EXCERPTED PASSAGE =
Posted on 01/20/2009 12:43:08 PM PST by decimon
Considered pollutants in the West, discharges help to feed millions in Egypt
NARRAGANSETT, R.I. January 19, 2009 While many of the world's fisheries are in serious decline, the coastal Mediterranean fishery off the Nile Delta has expanded dramatically since the 1980s.
The surprising cause of this expansion, which followed a collapse of the fishery after completion of the Aswan High Dam in 1965, is run-off of fertilizers and sewage discharges in the region, according to a researcher at the University of Rhode Island Graduate School of Oceanography.
Autumn Oczkowski, a URI doctoral student, used stable isotopes of nitrogen to demonstrate that 60 to 100 percent of the current fishery production is supported by nutrients from fertilizer and sewage. Her research will be reported in the Jan. 21 online edition of the Proceedings of the National Academy of Sciences.
"This is really a story about how people unintentionally impact ecosystems," Oczkowski said.
Historically, the Nile would flood the delta every fall, irrigate nearby agricultural land, and flow out to the Mediterranean, carrying with it nutrients to support a large and productive fishery. Construction of the dam stopped the flooding, and the fishery collapsed.
"That's when fertilizer consumption in the country skyrocketed," said Oczkowski. "The Egyptians were fertilizing the land, and then fertilizing the sea with the run-off. It also corresponded with a population boom and the expansion of the public water and sewer systems."
As a result, landings of fish in coastal and offshore waters are more than three times pre-dam levels. While increased fishing effort in recent years may have played some role in the recovery, Oczkowski's findings indicate that anthropogenic nutrient sources have now more than replaced the fertility carried by the historical flooding.
Oczkowski and colleagues from URI, the U.S. Environmental Protection Agency, and the University of Alexandria collected more than 600 fish in 2006 and 2007 from four regions that received run-off from the delta and two areas not affected by the Nile drainage. Stable isotopes of nitrogen in each fish were measured and compared.
She found that the isotope signatures in the fish reflected two distinct sources of nitrogen: anthropogenic nitrogen from fertilizers and sewage in the fish caught in coastal and offshore areas of the delta, and nitrogen values consistent with the middle of the Mediterranean in fish caught in waters that were not affected by the delta drainage.

WHAT YOU WILL DO =
1 - Answer these questions from the Nile Delta fishery article:
(a) In what year was the Aswan High Dam completed?
(b) How many fish did the researchers collect, and in which years?
(c) How do current fish landings compare with pre-dam levels?
2 - Rename "Nile Delta" as "Nile River Delta" in the Nile Delta fishery article, copying everything from "Posted on 01/20/2009" down to "since the 1980s.".
3 - Carry the Nile Delta fishery article further, starting after its last sentence.
The listing after this point is separate material with no connection to the Nile Delta fishery article.

LISTED ENTRIES =
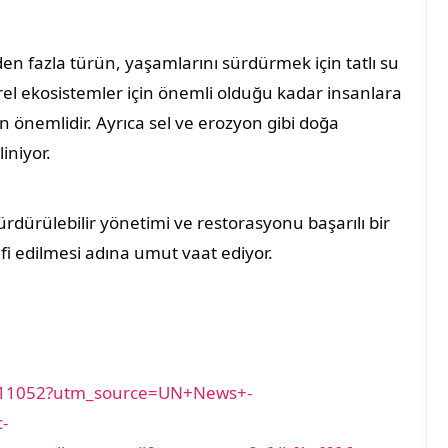
den fazla türün, yaşamlarını sürdürmek için tatlı su
 yerel ekosistemler için önemli olduğu kadar insanlara
n önemlidir. Ayrıca sel ve erozyon gibi doğa
iniyor.
rdürülebilir yönetimi ve restorasyonu başarılı bir
afi edilmesi adına umut vaat ediyor.
1111052?utm_source=UN+News+-
-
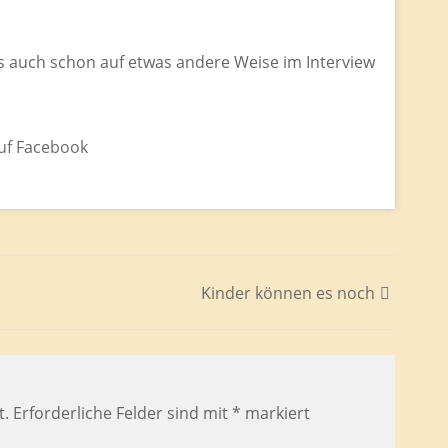
s auch schon auf etwas andere Weise im Interview
uf Facebook
Kinder können es noch
t.
Erforderliche Felder sind mit
*
markiert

ANSWERS PER TASK =
1 -
(a) 1965
(b) More than 600 fish, in 2006 and 2007
(c) They are more than three times pre-dam levels.

2 -
Posted on 01/20/2009 12:43:08 PM PST by decimon
Considered pollutants in the West, discharges help to feed millions in Egypt
NARRAGANSETT, R.I. January 19, 2009 While many of the world's fisheries are in serious decline, the coastal Mediterranean fishery off the Nile River Delta has expanded dramatically since the 1980s.

3 -
These results have raised questions among many scientists about the value of anthropogenic sources of nutrients to ecosystems.
"We're programmed in the West to think of nutrient enrichment of coastal systems as bad," Oczkowski said. "Here in Rhode Island we've spent hundreds of millions of dollars to upgrade sewage plants to reduce nutrient loading into Narragansett Bay. And it's a major issue in the Chesapeake Bay and in the Gulf of Mexico, where run-off of fertilizers from the country's breadbasket into the Mississippi River has caused a dead zone in the Gulf.
"But the Egyptians don't think it's a bad thing. For them, it's producing tons of fish and feeding millions of hungry people. It's forcing us to reconsider whether we can say that nutrient inputs are always a bad thing."
Can’t help but laugh heartily at this.
Practically the only reason I want to live a long life is so that I can still be here when all of the pseudo-science we’ve been subjected to gets exposed as the BS it is.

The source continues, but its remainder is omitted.